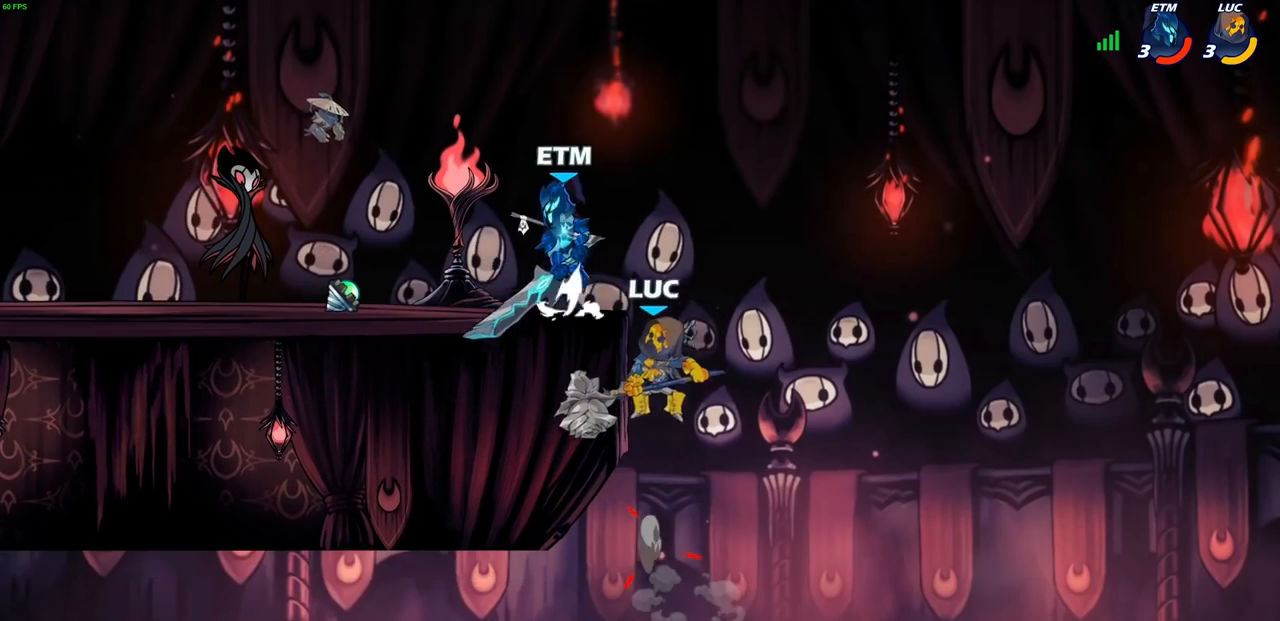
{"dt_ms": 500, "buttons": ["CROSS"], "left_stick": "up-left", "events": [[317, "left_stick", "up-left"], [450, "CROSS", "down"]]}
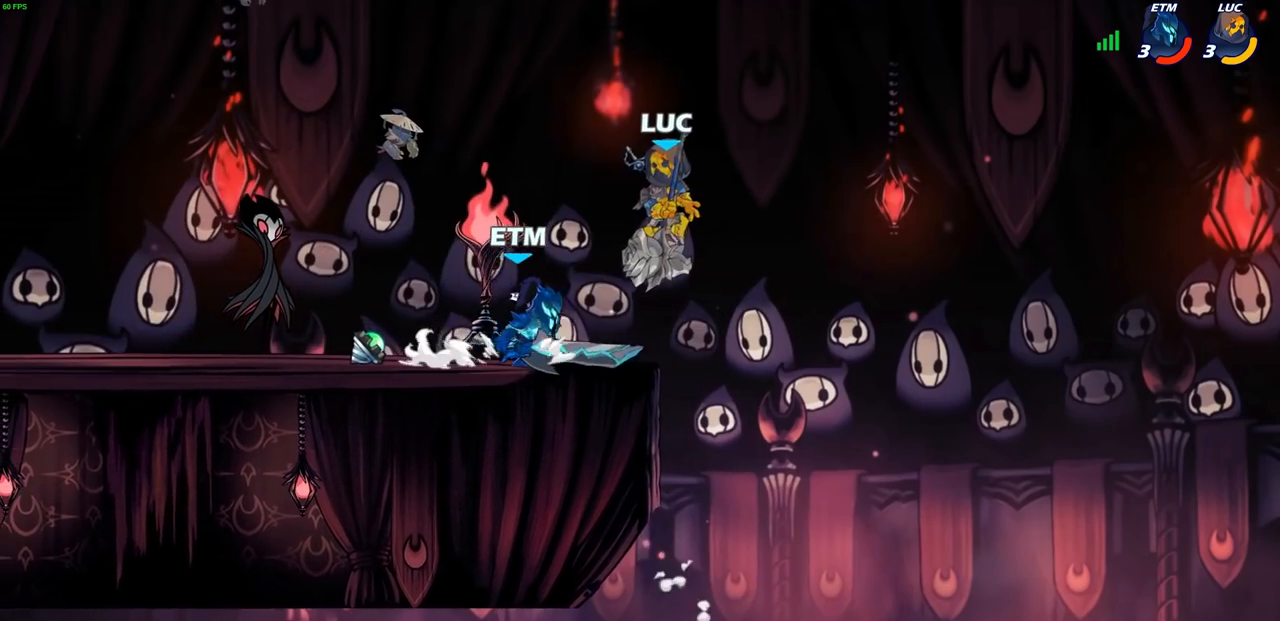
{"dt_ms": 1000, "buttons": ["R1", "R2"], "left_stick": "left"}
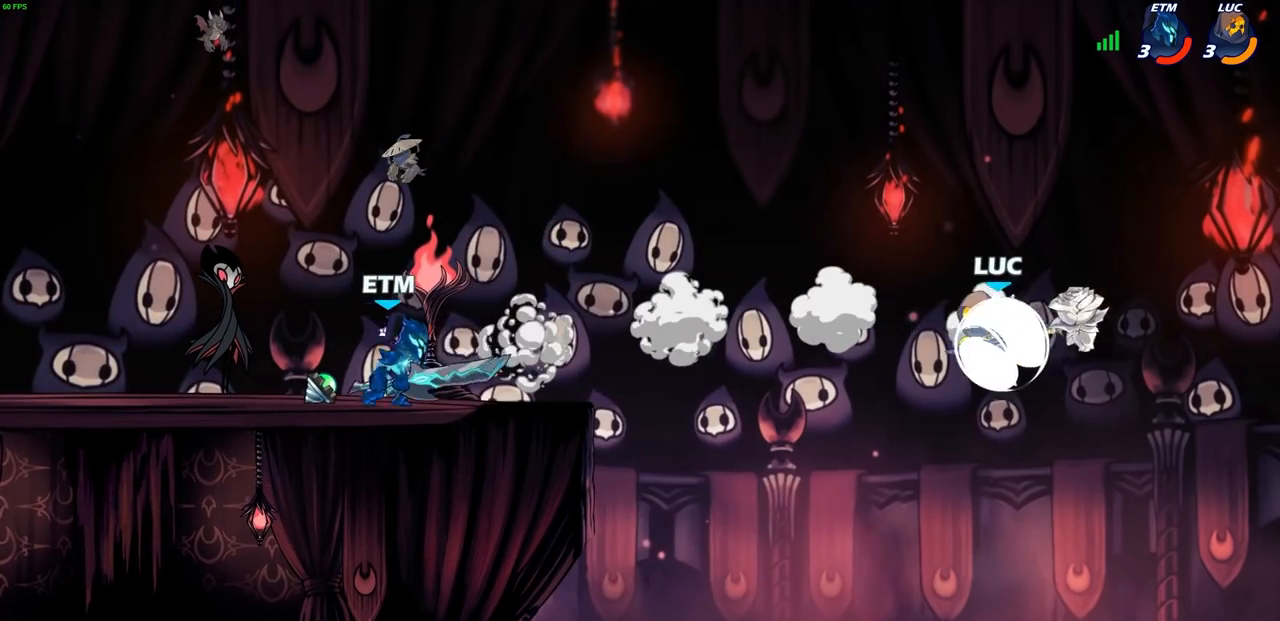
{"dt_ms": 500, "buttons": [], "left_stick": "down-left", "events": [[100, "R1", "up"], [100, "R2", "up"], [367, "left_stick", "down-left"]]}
------------------------------------------------
Your objective =
Print the material again word for word. Please drop every picture.

Result below =
{"dt_ms": 500, "buttons": ["CROSS"], "left_stick": "up-left", "events": [[317, "left_stick", "up-left"], [450, "CROSS", "down"]]}
{"dt_ms": 1000, "buttons": ["R1", "R2"], "left_stick": "left"}
{"dt_ms": 500, "buttons": [], "left_stick": "down-left", "events": [[100, "R1", "up"], [100, "R2", "up"], [367, "left_stick", "down-left"]]}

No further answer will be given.